Tuesday, August 12, 2014

Step By Step Linux Boot Process [Updated]

In  systemd based systems (RHEL7/8, SLES15 etc..)
Power On BIOS/UEFI MBR/GPT GRUB2 (Stage 1 Boot Loader  Stage 2 Boot Loader) Kernel systemd Login

→  Power On

The system/server hardware or firmware either UEFI (Unified Extensible Firmware Interface)  Or BIOS (Basic Input Output System) runs Power On Self Test (POST) when system gets powered-on.

→  BIOS/UEFI gets executed

BIOS/UEFI get executed and checks for proper connectivity of devices and then it would check for memory availability, and finally locates a boot device.

BIOS/UEFI locates the boot device & loads MBR/GPT (GUID Partition Table) from an active partition.

MBR/GPT loads into memory

The 'Master Boot Record' (MBR) is of size 512 bytes and located on the first sector of a Primary/Active boot device. The MBR loads into the memory at this stage which facilitates GRUB loading. The Partition table is stored within MBR (*details of what is stored within 512 bytes is explained down the page).

If boot device is larger than 2.2TB (Tera Bytes) then GPT partitioning scheme would be used instead of MBR. At this stage, GPT details would be read into memory which is facilitated by UEFI firmware.

### EXERCISE DESCRIPTION:
In the article on the Linux boot process, what size is the Master Boot Record, and where is it located?

### DATA SHOWN:
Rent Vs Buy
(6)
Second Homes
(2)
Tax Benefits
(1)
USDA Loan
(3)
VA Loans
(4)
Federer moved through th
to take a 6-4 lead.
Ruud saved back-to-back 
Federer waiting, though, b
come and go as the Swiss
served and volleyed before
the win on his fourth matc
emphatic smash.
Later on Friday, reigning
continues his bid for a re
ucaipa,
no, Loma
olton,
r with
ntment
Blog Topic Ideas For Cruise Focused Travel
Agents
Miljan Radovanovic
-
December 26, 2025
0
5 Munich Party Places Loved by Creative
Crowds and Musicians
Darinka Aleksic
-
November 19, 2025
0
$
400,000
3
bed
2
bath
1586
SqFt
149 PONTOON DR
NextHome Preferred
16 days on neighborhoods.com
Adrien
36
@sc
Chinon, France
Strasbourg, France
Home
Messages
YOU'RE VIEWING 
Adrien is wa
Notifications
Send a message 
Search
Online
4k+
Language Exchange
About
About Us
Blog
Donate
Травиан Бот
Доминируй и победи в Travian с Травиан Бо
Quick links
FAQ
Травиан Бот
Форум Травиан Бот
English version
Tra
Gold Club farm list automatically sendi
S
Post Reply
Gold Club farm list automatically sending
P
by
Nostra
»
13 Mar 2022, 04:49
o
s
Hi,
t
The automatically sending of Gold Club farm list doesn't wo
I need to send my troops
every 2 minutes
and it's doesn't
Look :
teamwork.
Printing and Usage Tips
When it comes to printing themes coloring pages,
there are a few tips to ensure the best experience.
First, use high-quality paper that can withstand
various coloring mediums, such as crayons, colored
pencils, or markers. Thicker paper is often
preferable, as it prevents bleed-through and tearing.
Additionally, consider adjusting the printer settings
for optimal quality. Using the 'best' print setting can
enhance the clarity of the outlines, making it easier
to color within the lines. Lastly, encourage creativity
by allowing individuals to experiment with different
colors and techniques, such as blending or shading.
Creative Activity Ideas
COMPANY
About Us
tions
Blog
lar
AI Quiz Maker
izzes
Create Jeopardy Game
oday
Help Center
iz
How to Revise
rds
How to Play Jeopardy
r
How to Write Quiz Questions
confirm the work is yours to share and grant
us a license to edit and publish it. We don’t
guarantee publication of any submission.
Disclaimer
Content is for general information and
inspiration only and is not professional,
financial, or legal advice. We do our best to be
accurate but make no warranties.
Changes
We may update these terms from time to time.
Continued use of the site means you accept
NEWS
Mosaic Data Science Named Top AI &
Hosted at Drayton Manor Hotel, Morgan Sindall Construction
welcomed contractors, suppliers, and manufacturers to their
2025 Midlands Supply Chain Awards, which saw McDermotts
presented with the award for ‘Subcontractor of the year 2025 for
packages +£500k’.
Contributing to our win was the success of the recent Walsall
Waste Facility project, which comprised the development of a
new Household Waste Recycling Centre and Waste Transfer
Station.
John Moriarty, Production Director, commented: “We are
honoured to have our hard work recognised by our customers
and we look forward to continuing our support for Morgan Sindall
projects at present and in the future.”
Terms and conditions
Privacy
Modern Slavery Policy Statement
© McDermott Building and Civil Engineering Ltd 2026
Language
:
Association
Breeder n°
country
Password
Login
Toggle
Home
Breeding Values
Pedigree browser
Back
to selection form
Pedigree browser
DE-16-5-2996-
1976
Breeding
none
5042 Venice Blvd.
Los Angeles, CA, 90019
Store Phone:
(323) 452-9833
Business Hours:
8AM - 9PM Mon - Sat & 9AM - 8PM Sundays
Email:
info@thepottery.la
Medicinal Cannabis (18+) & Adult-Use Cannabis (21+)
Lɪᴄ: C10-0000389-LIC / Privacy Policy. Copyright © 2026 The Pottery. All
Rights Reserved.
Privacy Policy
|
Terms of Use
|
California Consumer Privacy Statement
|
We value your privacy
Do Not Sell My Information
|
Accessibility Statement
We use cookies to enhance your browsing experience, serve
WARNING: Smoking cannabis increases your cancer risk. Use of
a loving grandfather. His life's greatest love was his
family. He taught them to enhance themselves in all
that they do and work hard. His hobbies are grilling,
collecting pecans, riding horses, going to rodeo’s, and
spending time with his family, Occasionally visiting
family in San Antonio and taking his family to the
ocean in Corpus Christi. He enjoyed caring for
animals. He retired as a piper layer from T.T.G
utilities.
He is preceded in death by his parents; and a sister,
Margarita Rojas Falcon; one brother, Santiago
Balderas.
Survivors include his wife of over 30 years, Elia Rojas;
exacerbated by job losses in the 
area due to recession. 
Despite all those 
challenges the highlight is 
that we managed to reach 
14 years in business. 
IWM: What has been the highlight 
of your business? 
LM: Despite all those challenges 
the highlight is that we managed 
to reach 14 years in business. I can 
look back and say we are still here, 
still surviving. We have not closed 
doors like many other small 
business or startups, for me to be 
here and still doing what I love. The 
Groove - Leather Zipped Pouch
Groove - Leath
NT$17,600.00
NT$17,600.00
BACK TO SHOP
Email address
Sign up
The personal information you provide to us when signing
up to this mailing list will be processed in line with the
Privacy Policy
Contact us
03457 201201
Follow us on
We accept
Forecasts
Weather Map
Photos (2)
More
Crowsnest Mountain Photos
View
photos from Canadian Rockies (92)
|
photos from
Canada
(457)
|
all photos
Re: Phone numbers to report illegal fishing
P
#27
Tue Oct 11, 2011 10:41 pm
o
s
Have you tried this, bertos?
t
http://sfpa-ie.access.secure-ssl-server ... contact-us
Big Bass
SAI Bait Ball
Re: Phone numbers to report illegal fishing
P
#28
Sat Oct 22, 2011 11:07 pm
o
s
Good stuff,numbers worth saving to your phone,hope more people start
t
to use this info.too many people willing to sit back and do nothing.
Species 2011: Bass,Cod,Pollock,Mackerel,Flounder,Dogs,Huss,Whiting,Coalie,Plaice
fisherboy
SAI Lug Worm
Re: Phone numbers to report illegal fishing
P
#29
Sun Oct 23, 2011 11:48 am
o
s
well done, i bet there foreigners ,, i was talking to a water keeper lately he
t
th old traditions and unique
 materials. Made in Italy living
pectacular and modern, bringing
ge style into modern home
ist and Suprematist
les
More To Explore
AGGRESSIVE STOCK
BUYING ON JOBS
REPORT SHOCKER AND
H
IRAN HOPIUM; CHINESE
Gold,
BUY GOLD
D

### EXERCISE SOLUTION:
The MBR is 512 bytes and is located on the first sector of a primary/active boot device.